The study encompasses 35 countries, including–all OECD members and
the BRICS (Brazil, Russia, India, China and South Africa), and
addresses the three relevant sectors electricity production, heating
and transport. In 2005, these 35 countries accounted for 80% of total
global commercial renewable electricity generation, 77% of commercial
renewable heating/cooling (excluding the use of traditional biomass)
and 98% of renewable transport fuel production.
"Only a limited set of countries have implemented effective support policies for renewables and there is a large potential for improvement", said Nobuo Tanaka, Executive Director of the IEA today in Berlin at the launch of the new study, Deploying Renewables: Principles for Effective Policies. "Several countries have made important progress in recent years in fostering renewables, with renewable energy markets expanding considerably as a result. However, much more can and should be done at the global level–in OECD member countries, large emerging economies and other countries–to address the urgent need of transforming our unsustainable energy present into a clean and secure energy future."
The report shows that there are still significant barriers which hamper a swift expansion and increase the costs of accelerating renewables’ transition into the mainstream. If these were removed, it "could allow the great potential of renewables to be exploited much more rapidly and to a much larger extent", Mr. Tanaka emphasised.
"Governments need to do more", Mr. Tanaka continued. "Setting a carbon price is not enough. To foster a smooth and efficient transition of renewables towards mass market integration, renewable energy policies should be designed around a set of fundamental principles, inserted into predictable, transparent and stable policy frameworks and implemented in an integrated approach."

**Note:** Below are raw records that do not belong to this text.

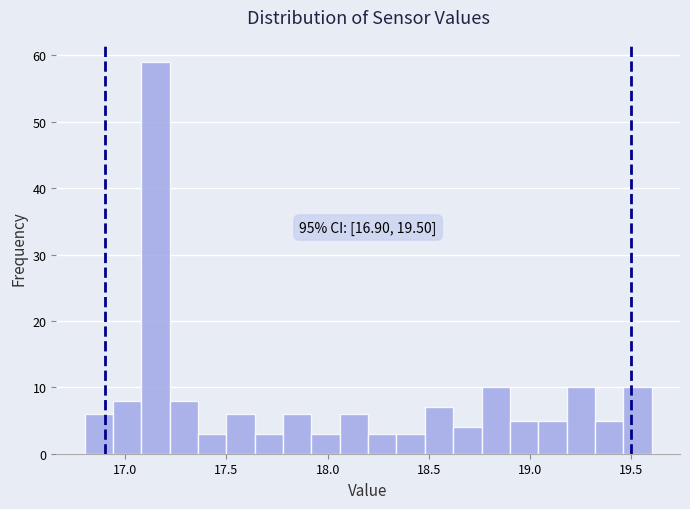

Read against the x-axis, roughly where is the centre of the tallest bar?

17.15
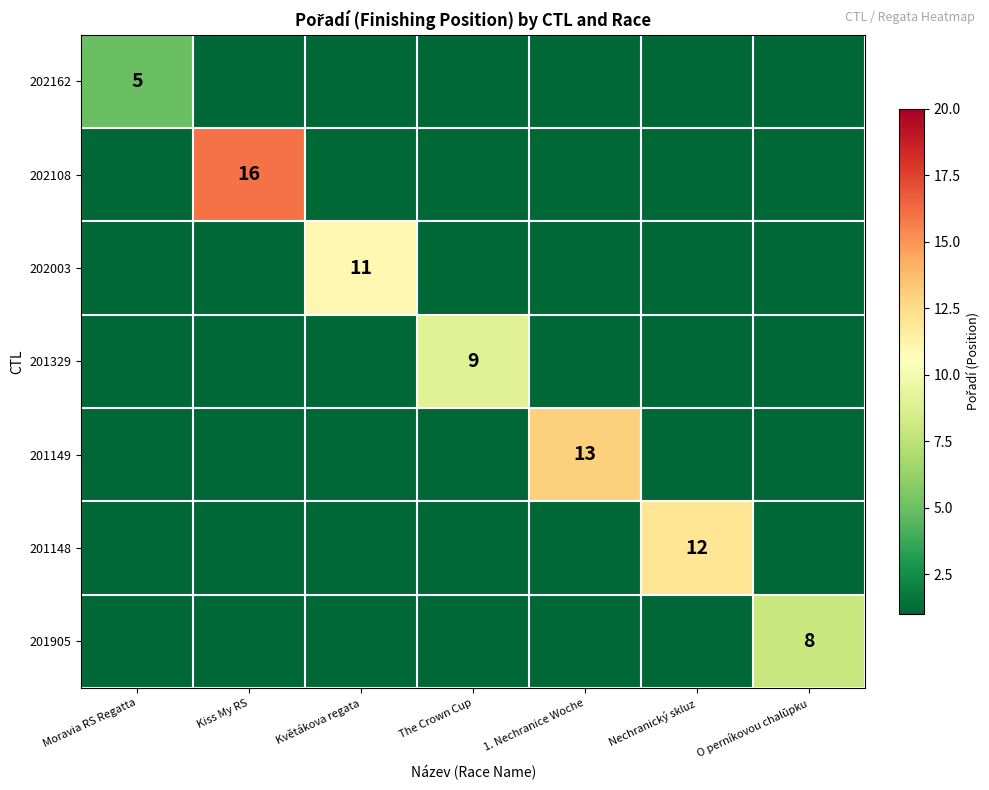

What is the greatest value displayed?

16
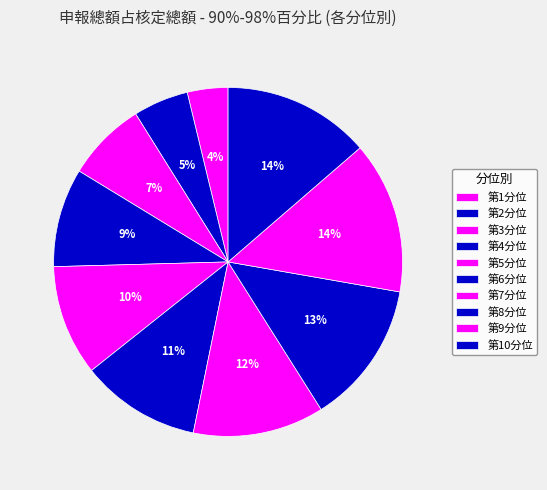

To the nearest percent, what is the average slice percentage?

10%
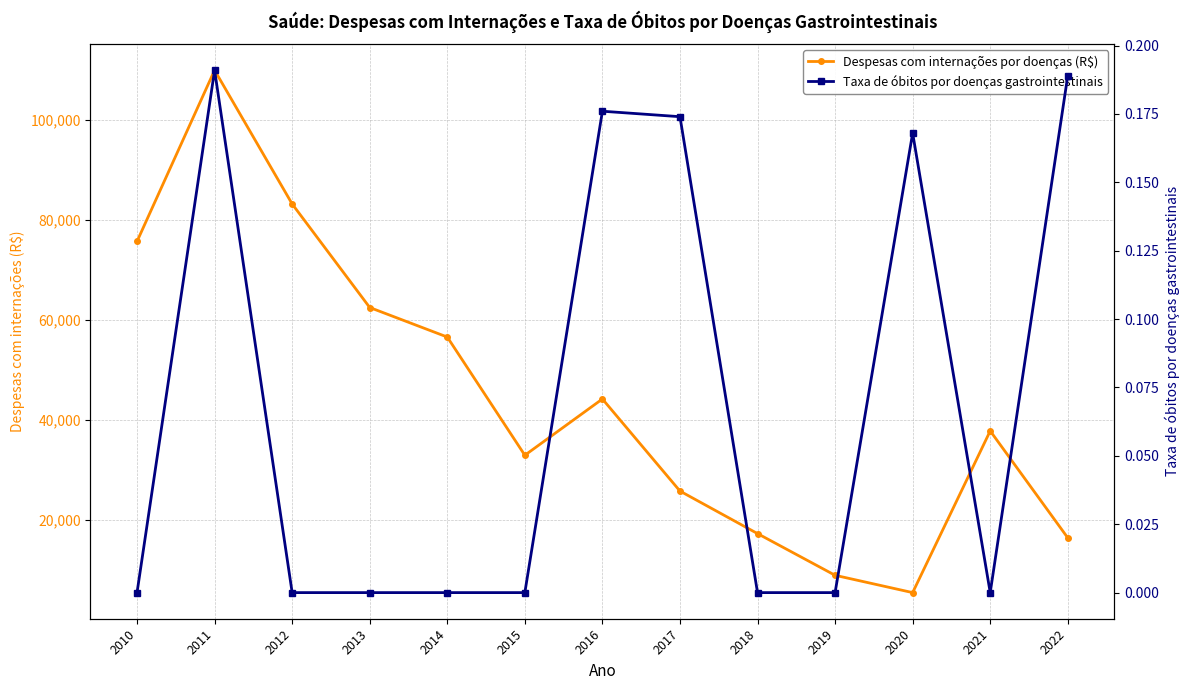

What is the greatest value displayed?

109942.1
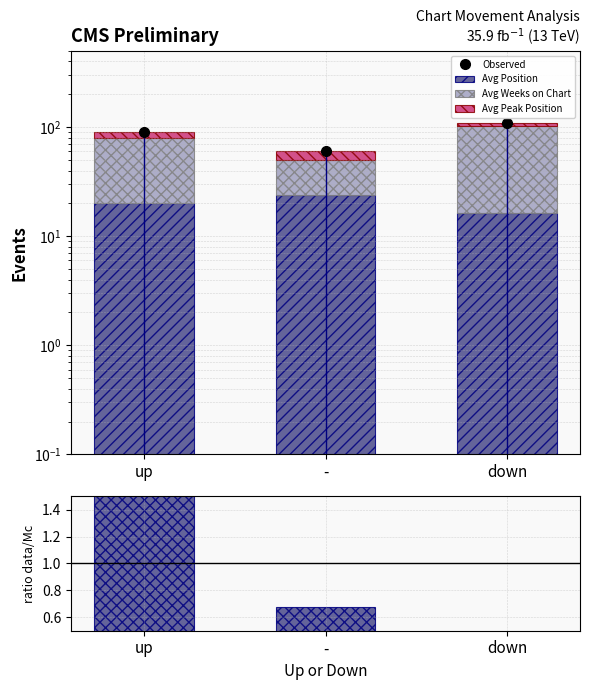

How many groups of bars are there?

3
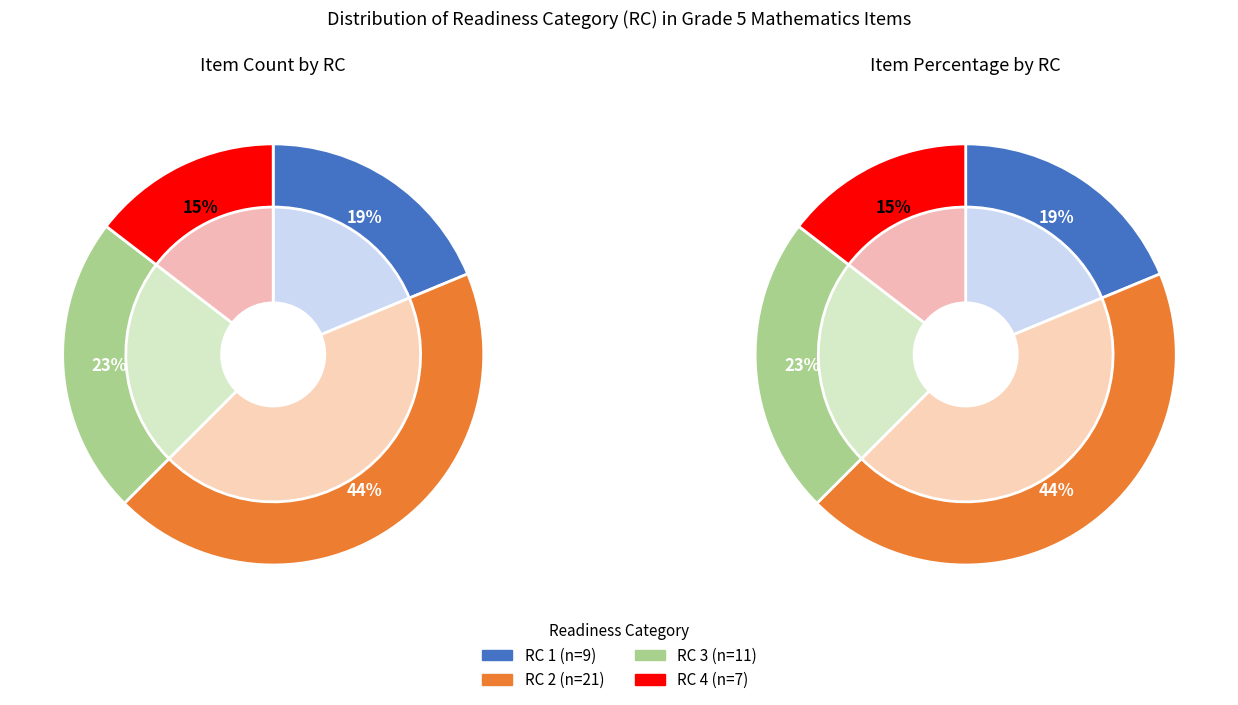

What is the change in value from RC 1 to RC 3?

+2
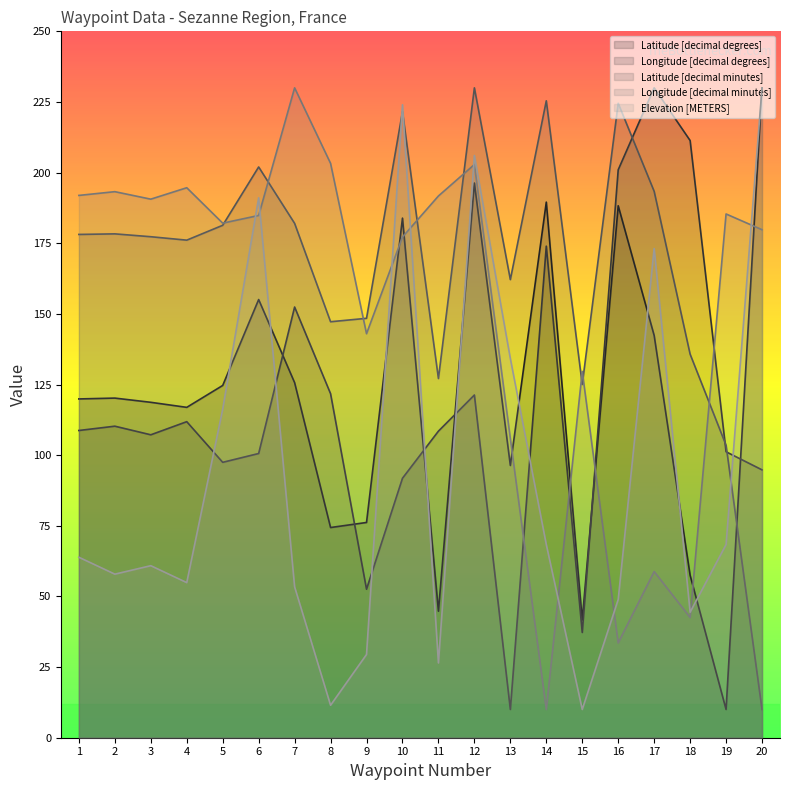

How many series are shown in this chart?

5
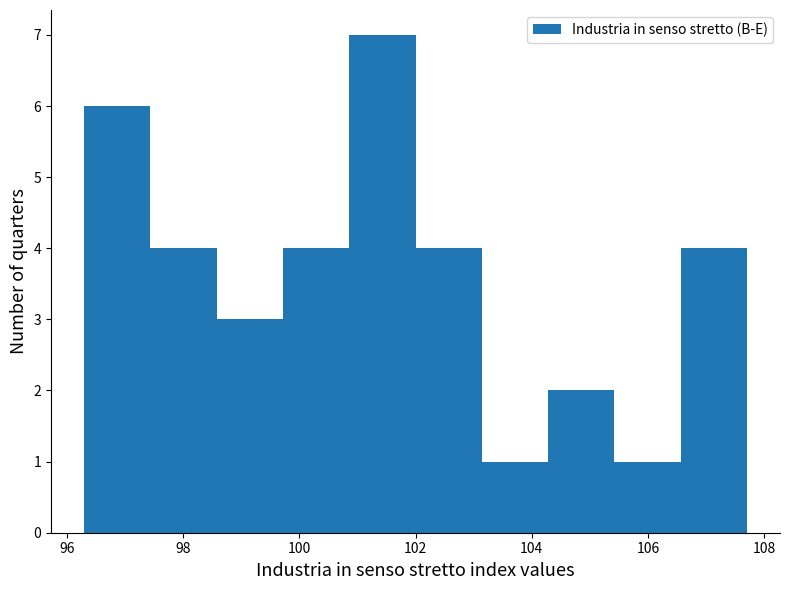

How tall is the bar that spans 106.56 to 107.70 on the x-axis? Neither the bar edges nor the heights are printed on the chart, so give them approximately, as read against the axes.

4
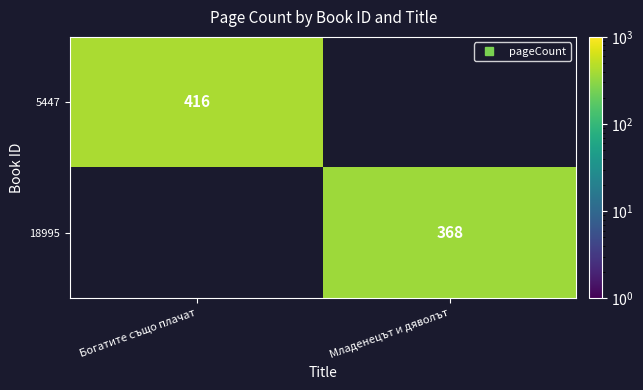

Which series has the widest spread of values?

5447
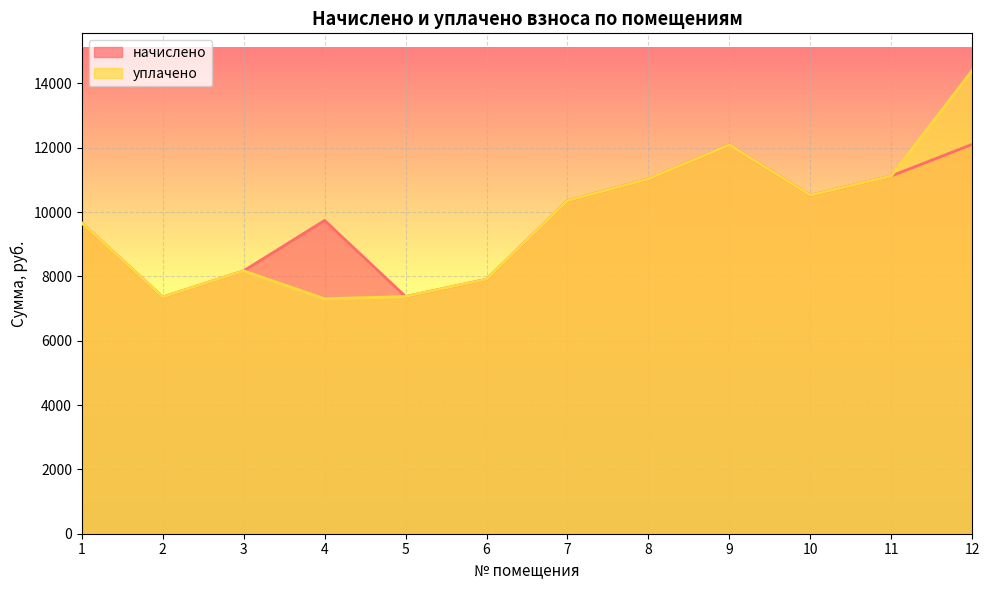

Which series has the largest total across all categories?

начислено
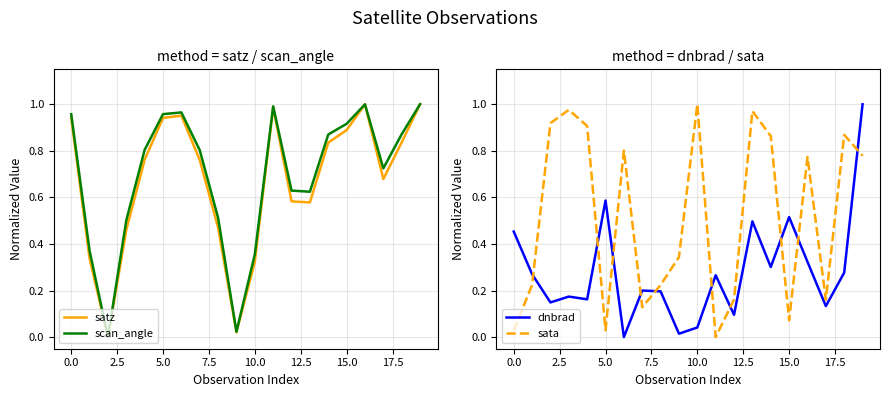

True or false: scan_angle and dnbrad intersect in this chart.

True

Renewable policy design should reflect five key principles:
— The removal of non-economic barriers, such as administrative hurdles, obstacles to grid access, poor electricity market design, lack of information and training, and the tackling of social acceptance issues (“not in my backyard” – NIMBY), with a view to overcome them – in order to improve market and policy functioning;
— The introduction of transitional incentives, decreasing over time, to foster and monitor technological innovation and move technologies quickly towards market competitiveness;
— The development and implementation of appropriate incentives guaranteeing a specific level of support to different technologies based on their degree of technology maturity, in order to exploit the significant potential of the large basket of renewable energy technologies over time; and
— The due consideration of the impact of large-scale penetration of renewable energy technologies on the overall energy system, especially in liberalised energy markets, with regard to overall cost efficiency and system reliability.
"Governments need to take urgent action", Mr. Tanaka concluded. "We encourage them to develop carefully designed policy frameworks, customised to support technologies at differing stages of maturity, and eventually to apply appropriate incentives such as a carbon price for more mature renewables. Moving a strong portfolio of renewable energy technologies towards full market integration is one of the main elements needed to make the energy technology revolution happen."